**Texto extraído:**
------------

Logo image

Postura del niño: el estiramiento de 2 minutos para relajar la espalda baja

3 minutos
¿Sientes la espalda rígida tras trabajar? Aprende a realizar la postura del niño de yoga paso a paso para relajar la zona lumbar y las caderas en solo dos minutos.
Postura del niño: el estiramiento de 2 minutos para relajar la espalda baja
Publicado: 24 mayo, 2026 18:00

Si pasas gran parte de la jornada frente a un escritorio, de seguro notas que tu espalda se siente rígida al llegar la noche. La falta de movimiento endurece los tejidos y el peso del torso recae sobre las vértebras inferiores, provocando una compresión constante.

La postura del niño, o Balasana, es un ejercicio de yoga pensado para aliviar estas tensiones posturales. Ayuda a que tu cuerpo salga del bloque rígido del sedentarismo, aunque debes realizarlo con prudencia para evitar dolores.

Cómo realizar la postura paso a paso

Para lograr el alivio esperado, debes hacer transiciones pausadas entre los movimientos, respetando los límites de tu cuerpo. Busca una superficie cómoda, como una esterilla de yoga o una alfombra que amortigüe el contacto con tus rodillas.

  1. Posición inicial: colócate a gatas (en cuadrupedia), apoyando las palmas de las manos y las rodillas en el suelo, con la espalda recta.
  2. El descenso: lleva lentamente las caderas hacia atrás hasta que tus glúteos descansen sobre los talones.

------------

**Extracto de datos:**
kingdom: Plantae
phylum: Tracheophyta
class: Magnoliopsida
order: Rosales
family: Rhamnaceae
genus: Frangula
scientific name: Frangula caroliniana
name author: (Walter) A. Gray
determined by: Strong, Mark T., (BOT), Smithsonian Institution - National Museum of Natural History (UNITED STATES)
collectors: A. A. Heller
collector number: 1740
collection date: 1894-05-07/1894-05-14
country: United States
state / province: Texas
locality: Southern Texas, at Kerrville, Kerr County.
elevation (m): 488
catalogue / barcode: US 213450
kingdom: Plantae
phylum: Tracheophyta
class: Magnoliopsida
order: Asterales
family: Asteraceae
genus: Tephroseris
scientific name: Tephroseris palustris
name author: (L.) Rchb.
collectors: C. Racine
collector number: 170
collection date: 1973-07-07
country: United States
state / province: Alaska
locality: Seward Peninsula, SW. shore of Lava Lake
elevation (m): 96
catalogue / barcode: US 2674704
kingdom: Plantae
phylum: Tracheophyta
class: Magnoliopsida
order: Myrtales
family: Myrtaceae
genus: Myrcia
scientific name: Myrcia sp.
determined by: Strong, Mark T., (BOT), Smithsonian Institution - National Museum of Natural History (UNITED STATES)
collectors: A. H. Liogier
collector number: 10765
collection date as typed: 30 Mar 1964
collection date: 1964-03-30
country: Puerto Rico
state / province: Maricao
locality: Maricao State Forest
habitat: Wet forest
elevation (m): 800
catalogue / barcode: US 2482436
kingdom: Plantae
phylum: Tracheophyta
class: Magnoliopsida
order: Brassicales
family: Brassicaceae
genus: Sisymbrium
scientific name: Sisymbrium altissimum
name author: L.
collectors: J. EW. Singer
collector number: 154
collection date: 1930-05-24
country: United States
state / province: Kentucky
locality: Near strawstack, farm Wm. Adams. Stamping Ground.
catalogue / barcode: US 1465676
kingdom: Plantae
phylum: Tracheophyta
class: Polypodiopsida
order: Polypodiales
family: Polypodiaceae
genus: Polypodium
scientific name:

------------

**Tu tarea:** Reproduce sin cambios el tramo del texto sobre la postura del niño que va desde "Cómo realizar la" hasta "sobre los talones.", ambos incluidos. Los ítems no tienen ningún papel en esto.

**Respuesta:**
Cómo realizar la postura paso a paso

Para lograr el alivio esperado, debes hacer transiciones pausadas entre los movimientos, respetando los límites de tu cuerpo. Busca una superficie cómoda, como una esterilla de yoga o una alfombra que amortigüe el contacto con tus rodillas.

  1. Posición inicial: colócate a gatas (en cuadrupedia), apoyando las palmas de las manos y las rodillas en el suelo, con la espalda recta.
  2. El descenso: lleva lentamente las caderas hacia atrás hasta que tus glúteos descansen sobre los talones.